Available data:
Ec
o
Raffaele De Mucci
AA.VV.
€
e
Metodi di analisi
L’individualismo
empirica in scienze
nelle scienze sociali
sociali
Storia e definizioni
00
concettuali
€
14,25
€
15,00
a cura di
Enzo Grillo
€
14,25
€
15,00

Directions for this task:
This exercise needs every line of the listing that contains the word "scienze".

Your response:
empirica in scienze
nelle scienze sociali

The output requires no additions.